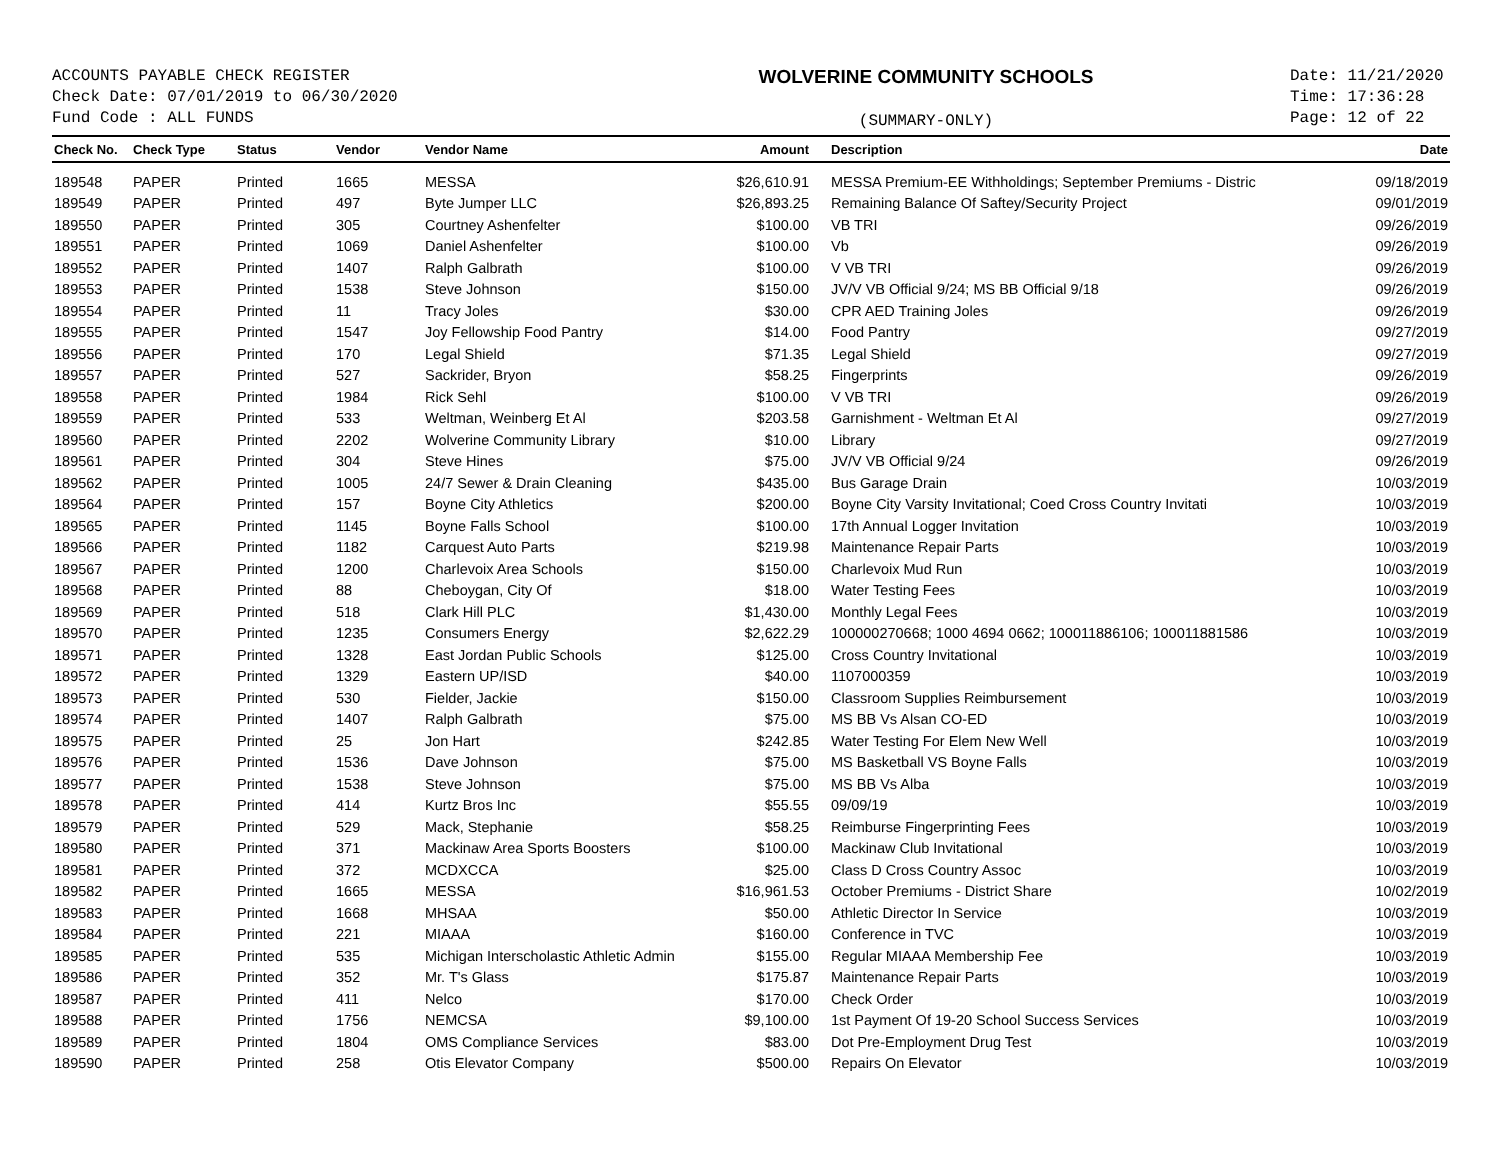ACCOUNTS PAYABLE CHECK REGISTER
Check Date: 07/01/2019 to 06/30/2020
Fund Code : ALL FUNDS
WOLVERINE COMMUNITY SCHOOLS
(SUMMARY-ONLY)
Date: 11/21/2020
Time: 17:36:28
Page: 12 of 22
| Check No. | Check Type | Status | Vendor | Vendor Name | Amount | Description | Date |
| --- | --- | --- | --- | --- | --- | --- | --- |
| 189548 | PAPER | Printed | 1665 | MESSA | $26,610.91 | MESSA Premium-EE Withholdings; September Premiums - Distric | 09/18/2019 |
| 189549 | PAPER | Printed | 497 | Byte Jumper LLC | $26,893.25 | Remaining Balance Of Saftey/Security Project | 09/01/2019 |
| 189550 | PAPER | Printed | 305 | Courtney Ashenfelter | $100.00 | VB TRI | 09/26/2019 |
| 189551 | PAPER | Printed | 1069 | Daniel Ashenfelter | $100.00 | Vb | 09/26/2019 |
| 189552 | PAPER | Printed | 1407 | Ralph Galbrath | $100.00 | V VB TRI | 09/26/2019 |
| 189553 | PAPER | Printed | 1538 | Steve Johnson | $150.00 | JV/V VB Official 9/24; MS BB Official 9/18 | 09/26/2019 |
| 189554 | PAPER | Printed | 11 | Tracy Joles | $30.00 | CPR AED Training Joles | 09/26/2019 |
| 189555 | PAPER | Printed | 1547 | Joy Fellowship Food Pantry | $14.00 | Food Pantry | 09/27/2019 |
| 189556 | PAPER | Printed | 170 | Legal Shield | $71.35 | Legal Shield | 09/27/2019 |
| 189557 | PAPER | Printed | 527 | Sackrider, Bryon | $58.25 | Fingerprints | 09/26/2019 |
| 189558 | PAPER | Printed | 1984 | Rick Sehl | $100.00 | V VB TRI | 09/26/2019 |
| 189559 | PAPER | Printed | 533 | Weltman, Weinberg Et Al | $203.58 | Garnishment - Weltman Et Al | 09/27/2019 |
| 189560 | PAPER | Printed | 2202 | Wolverine Community Library | $10.00 | Library | 09/27/2019 |
| 189561 | PAPER | Printed | 304 | Steve Hines | $75.00 | JV/V VB Official 9/24 | 09/26/2019 |
| 189562 | PAPER | Printed | 1005 | 24/7 Sewer & Drain Cleaning | $435.00 | Bus Garage Drain | 10/03/2019 |
| 189564 | PAPER | Printed | 157 | Boyne City Athletics | $200.00 | Boyne City Varsity Invitational; Coed Cross Country Invitati | 10/03/2019 |
| 189565 | PAPER | Printed | 1145 | Boyne Falls School | $100.00 | 17th Annual Logger Invitation | 10/03/2019 |
| 189566 | PAPER | Printed | 1182 | Carquest Auto Parts | $219.98 | Maintenance Repair Parts | 10/03/2019 |
| 189567 | PAPER | Printed | 1200 | Charlevoix Area Schools | $150.00 | Charlevoix Mud Run | 10/03/2019 |
| 189568 | PAPER | Printed | 88 | Cheboygan, City Of | $18.00 | Water Testing Fees | 10/03/2019 |
| 189569 | PAPER | Printed | 518 | Clark Hill PLC | $1,430.00 | Monthly Legal Fees | 10/03/2019 |
| 189570 | PAPER | Printed | 1235 | Consumers Energy | $2,622.29 | 100000270668; 1000 4694 0662; 100011886106; 100011881586 | 10/03/2019 |
| 189571 | PAPER | Printed | 1328 | East Jordan Public Schools | $125.00 | Cross Country Invitational | 10/03/2019 |
| 189572 | PAPER | Printed | 1329 | Eastern UP/ISD | $40.00 | 1107000359 | 10/03/2019 |
| 189573 | PAPER | Printed | 530 | Fielder, Jackie | $150.00 | Classroom Supplies Reimbursement | 10/03/2019 |
| 189574 | PAPER | Printed | 1407 | Ralph Galbrath | $75.00 | MS BB Vs Alsan CO-ED | 10/03/2019 |
| 189575 | PAPER | Printed | 25 | Jon Hart | $242.85 | Water Testing For Elem New Well | 10/03/2019 |
| 189576 | PAPER | Printed | 1536 | Dave Johnson | $75.00 | MS Basketball VS Boyne Falls | 10/03/2019 |
| 189577 | PAPER | Printed | 1538 | Steve Johnson | $75.00 | MS BB Vs Alba | 10/03/2019 |
| 189578 | PAPER | Printed | 414 | Kurtz Bros Inc | $55.55 | 09/09/19 | 10/03/2019 |
| 189579 | PAPER | Printed | 529 | Mack, Stephanie | $58.25 | Reimburse Fingerprinting Fees | 10/03/2019 |
| 189580 | PAPER | Printed | 371 | Mackinaw Area Sports Boosters | $100.00 | Mackinaw Club Invitational | 10/03/2019 |
| 189581 | PAPER | Printed | 372 | MCDXCCA | $25.00 | Class D Cross Country Assoc | 10/03/2019 |
| 189582 | PAPER | Printed | 1665 | MESSA | $16,961.53 | October Premiums - District Share | 10/02/2019 |
| 189583 | PAPER | Printed | 1668 | MHSAA | $50.00 | Athletic Director In Service | 10/03/2019 |
| 189584 | PAPER | Printed | 221 | MIAAA | $160.00 | Conference in TVC | 10/03/2019 |
| 189585 | PAPER | Printed | 535 | Michigan Interscholastic Athletic Admin | $155.00 | Regular MIAAA Membership Fee | 10/03/2019 |
| 189586 | PAPER | Printed | 352 | Mr. T's Glass | $175.87 | Maintenance Repair Parts | 10/03/2019 |
| 189587 | PAPER | Printed | 411 | Nelco | $170.00 | Check Order | 10/03/2019 |
| 189588 | PAPER | Printed | 1756 | NEMCSA | $9,100.00 | 1st Payment Of 19-20 School Success Services | 10/03/2019 |
| 189589 | PAPER | Printed | 1804 | OMS Compliance Services | $83.00 | Dot Pre-Employment Drug Test | 10/03/2019 |
| 189590 | PAPER | Printed | 258 | Otis Elevator Company | $500.00 | Repairs On Elevator | 10/03/2019 |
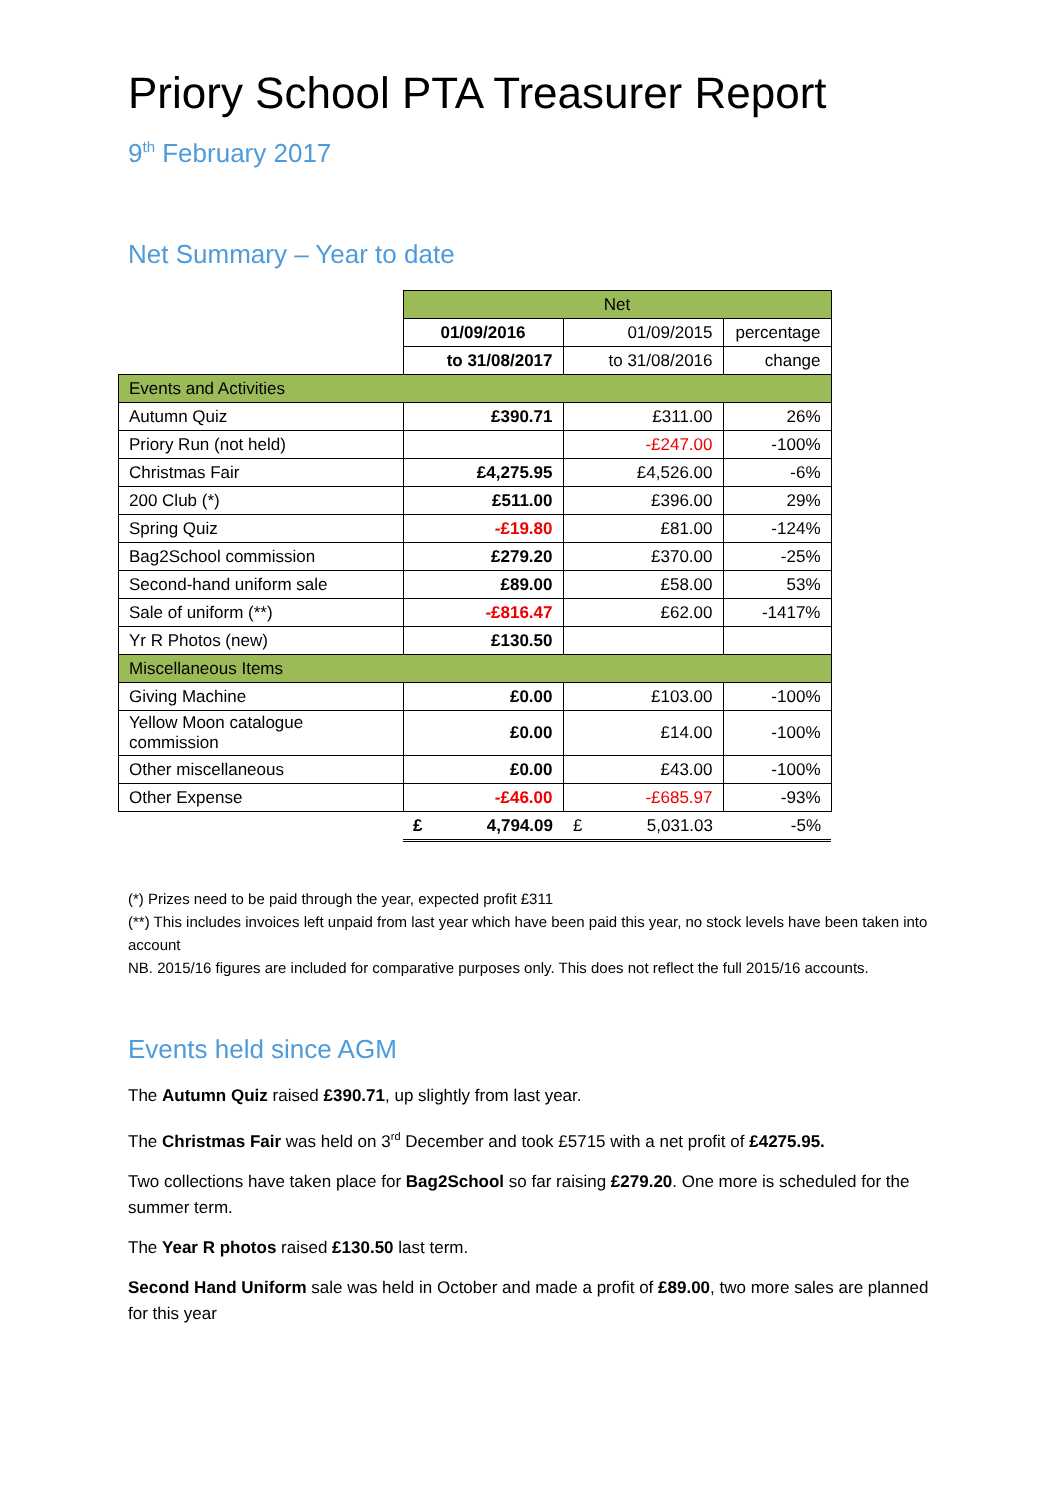Priory School PTA Treasurer Report
9<sup>th</sup> February 2017
Net Summary – Year to date
| | Net | | |
| | 01/09/2016 | 01/09/2015 | percentage |
| | to 31/08/2017 | to 31/08/2016 | change |
| Events and Activities | | | |
| Autumn Quiz | £390.71 | £311.00 | 26% |
| Priory Run (not held) | | -£247.00 | -100% |
| Christmas Fair | £4,275.95 | £4,526.00 | -6% |
| 200 Club (*) | £511.00 | £396.00 | 29% |
| Spring Quiz | -£19.80 | £81.00 | -124% |
| Bag2School commission | £279.20 | £370.00 | -25% |
| Second-hand uniform sale | £89.00 | £58.00 | 53% |
| Sale of uniform (**) | -£816.47 | £62.00 | -1417% |
| Yr R Photos (new) | £130.50 | | |
| Miscellaneous Items | | | |
| Giving Machine | £0.00 | £103.00 | -100% |
| Yellow Moon catalogue commission | £0.00 | £14.00 | -100% |
| Other miscellaneous | £0.00 | £43.00 | -100% |
| Other Expense | -£46.00 | -£685.97 | -93% |
| | £ 4,794.09 | £ 5,031.03 | -5% |
(*) Prizes need to be paid through the year, expected profit £311
(**) This includes invoices left unpaid from last year which have been paid this year, no stock levels have been taken into account
NB. 2015/16 figures are included for comparative purposes only. This does not reflect the full 2015/16 accounts.
Events held since AGM
The Autumn Quiz raised £390.71, up slightly from last year.
The Christmas Fair was held on 3<sup>rd</sup> December and took £5715 with a net profit of £4275.95.
Two collections have taken place for Bag2School so far raising £279.20. One more is scheduled for the summer term.
The Year R photos raised £130.50 last term.
Second Hand Uniform sale was held in October and made a profit of £89.00, two more sales are planned for this year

→ Action item: If a line in the records contains the word "have", copy it out.

→ Result of this task:
(**) This includes invoices left unpaid from last year which have been paid this year, no stock levels have been taken into account
Two collections have taken place for Bag2School so far raising £279.20. One more is scheduled for the summer term.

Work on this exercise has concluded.